▸ Required work
Output as a JSON list of strings, one string per line, the lines from the one containing "1. **Additional Languages**: Extend" through the one containing "The entity extraction", both included, leaving out blank lines.

** Data for this exercise follows **

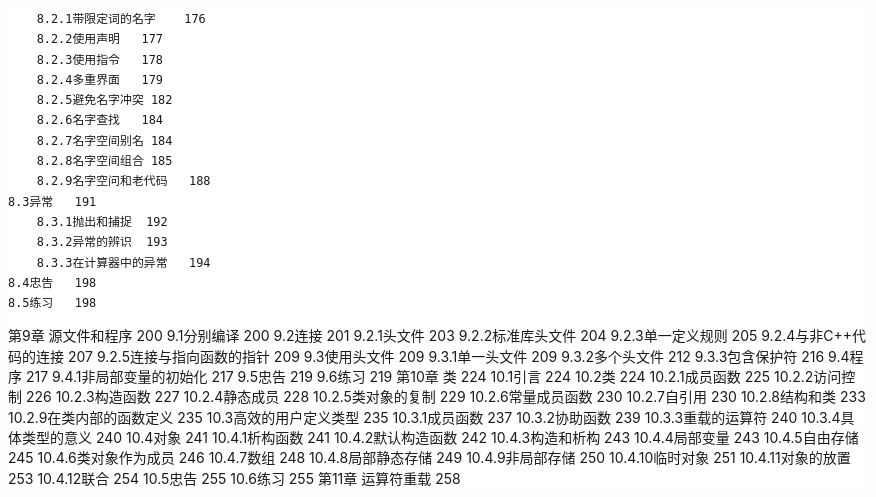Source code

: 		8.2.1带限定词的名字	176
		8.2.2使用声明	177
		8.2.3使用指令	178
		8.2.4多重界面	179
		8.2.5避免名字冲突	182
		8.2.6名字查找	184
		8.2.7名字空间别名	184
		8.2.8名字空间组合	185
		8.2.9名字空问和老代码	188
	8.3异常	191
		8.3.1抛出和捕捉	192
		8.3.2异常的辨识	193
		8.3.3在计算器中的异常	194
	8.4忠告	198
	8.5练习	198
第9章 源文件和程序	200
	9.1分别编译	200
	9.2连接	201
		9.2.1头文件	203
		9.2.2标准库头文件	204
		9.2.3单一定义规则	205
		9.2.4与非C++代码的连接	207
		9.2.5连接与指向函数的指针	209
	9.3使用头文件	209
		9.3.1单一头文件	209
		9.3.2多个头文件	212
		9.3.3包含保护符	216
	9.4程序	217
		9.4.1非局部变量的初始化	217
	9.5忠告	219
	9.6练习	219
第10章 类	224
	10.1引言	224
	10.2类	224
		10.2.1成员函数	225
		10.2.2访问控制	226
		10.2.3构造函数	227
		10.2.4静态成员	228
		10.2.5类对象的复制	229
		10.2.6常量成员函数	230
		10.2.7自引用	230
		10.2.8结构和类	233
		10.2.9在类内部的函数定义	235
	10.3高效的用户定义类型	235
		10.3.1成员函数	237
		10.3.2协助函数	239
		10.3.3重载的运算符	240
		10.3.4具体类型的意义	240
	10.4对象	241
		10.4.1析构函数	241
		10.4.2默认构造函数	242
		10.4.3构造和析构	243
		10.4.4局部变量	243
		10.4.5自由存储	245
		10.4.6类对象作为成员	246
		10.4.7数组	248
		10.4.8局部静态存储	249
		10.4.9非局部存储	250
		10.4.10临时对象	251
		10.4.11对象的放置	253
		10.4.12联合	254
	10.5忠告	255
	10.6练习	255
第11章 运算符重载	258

** End of Data for this exercise **
** Data for this exercise follows **

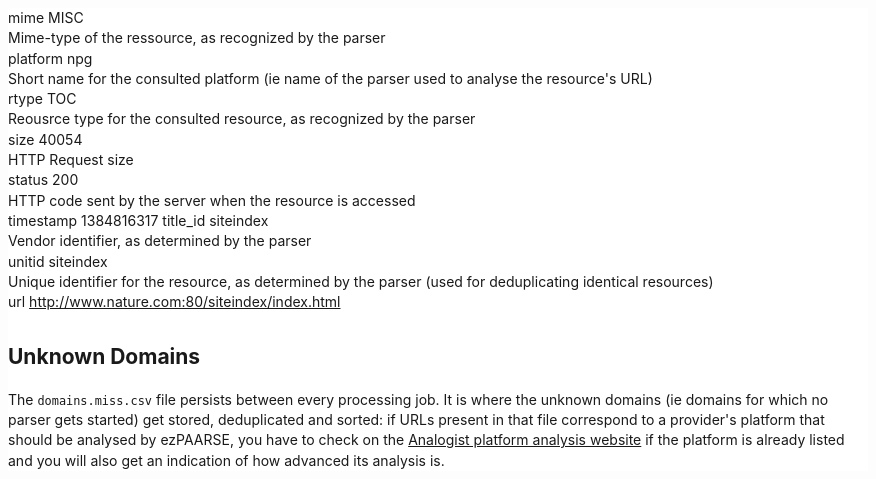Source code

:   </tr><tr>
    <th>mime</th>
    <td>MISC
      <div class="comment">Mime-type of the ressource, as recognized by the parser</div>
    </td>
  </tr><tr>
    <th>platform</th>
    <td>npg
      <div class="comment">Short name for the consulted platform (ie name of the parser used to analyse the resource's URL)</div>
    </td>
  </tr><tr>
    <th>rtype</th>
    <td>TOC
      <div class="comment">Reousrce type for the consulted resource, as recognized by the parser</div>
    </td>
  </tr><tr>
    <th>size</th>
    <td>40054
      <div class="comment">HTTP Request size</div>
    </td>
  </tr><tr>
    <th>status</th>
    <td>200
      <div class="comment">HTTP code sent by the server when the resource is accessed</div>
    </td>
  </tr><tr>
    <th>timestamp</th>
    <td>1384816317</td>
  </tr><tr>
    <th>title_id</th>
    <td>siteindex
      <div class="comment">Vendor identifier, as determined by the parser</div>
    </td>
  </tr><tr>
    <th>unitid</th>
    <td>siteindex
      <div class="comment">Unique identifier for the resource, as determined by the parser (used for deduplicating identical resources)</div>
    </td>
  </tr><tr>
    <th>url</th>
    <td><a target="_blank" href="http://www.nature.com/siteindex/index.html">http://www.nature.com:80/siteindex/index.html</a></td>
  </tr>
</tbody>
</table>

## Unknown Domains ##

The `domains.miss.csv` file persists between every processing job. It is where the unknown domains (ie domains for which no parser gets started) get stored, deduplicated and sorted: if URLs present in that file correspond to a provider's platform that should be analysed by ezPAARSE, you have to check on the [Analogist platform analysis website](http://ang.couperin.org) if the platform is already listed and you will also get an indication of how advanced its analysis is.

** End of Data for this exercise **
** Data for this exercise follows **

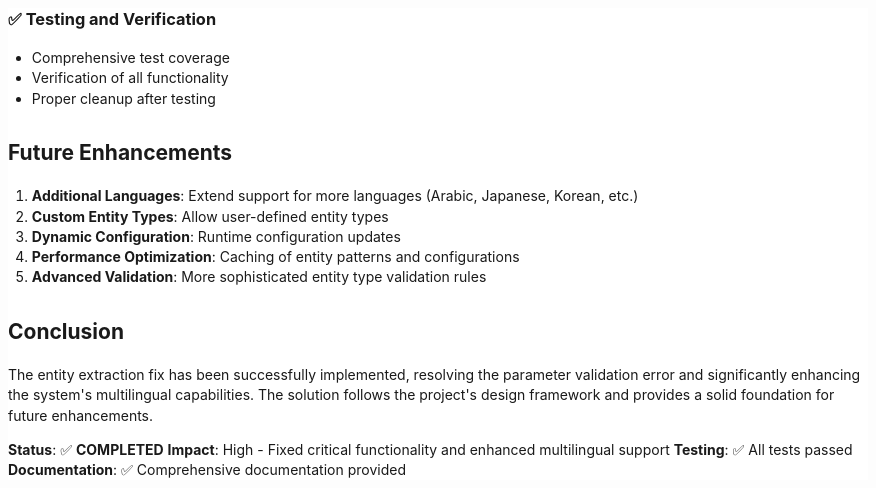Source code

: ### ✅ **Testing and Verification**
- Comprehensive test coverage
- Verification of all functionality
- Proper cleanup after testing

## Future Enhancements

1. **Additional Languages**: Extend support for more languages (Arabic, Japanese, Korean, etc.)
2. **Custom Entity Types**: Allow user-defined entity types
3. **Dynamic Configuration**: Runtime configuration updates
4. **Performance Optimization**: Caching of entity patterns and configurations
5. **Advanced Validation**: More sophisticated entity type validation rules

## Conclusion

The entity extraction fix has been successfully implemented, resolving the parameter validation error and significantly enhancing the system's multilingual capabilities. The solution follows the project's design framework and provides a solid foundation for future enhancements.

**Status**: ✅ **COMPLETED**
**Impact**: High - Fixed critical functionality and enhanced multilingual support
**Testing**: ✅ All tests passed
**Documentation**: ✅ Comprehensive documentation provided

** End of Data for this exercise **

▸ Written response
[
  "1. **Additional Languages**: Extend support for more languages (Arabic, Japanese, Korean, etc.)",
  "2. **Custom Entity Types**: Allow user-defined entity types",
  "3. **Dynamic Configuration**: Runtime configuration updates",
  "4. **Performance Optimization**: Caching of entity patterns and configurations",
  "5. **Advanced Validation**: More sophisticated entity type validation rules",
  "## Conclusion",
  "The entity extraction fix has been successfully implemented, resolving the parameter validation error and significantly enhancing the system's multilingual capabilities. The solution follows the project's design framework and provides a solid foundation for future enhancements."
]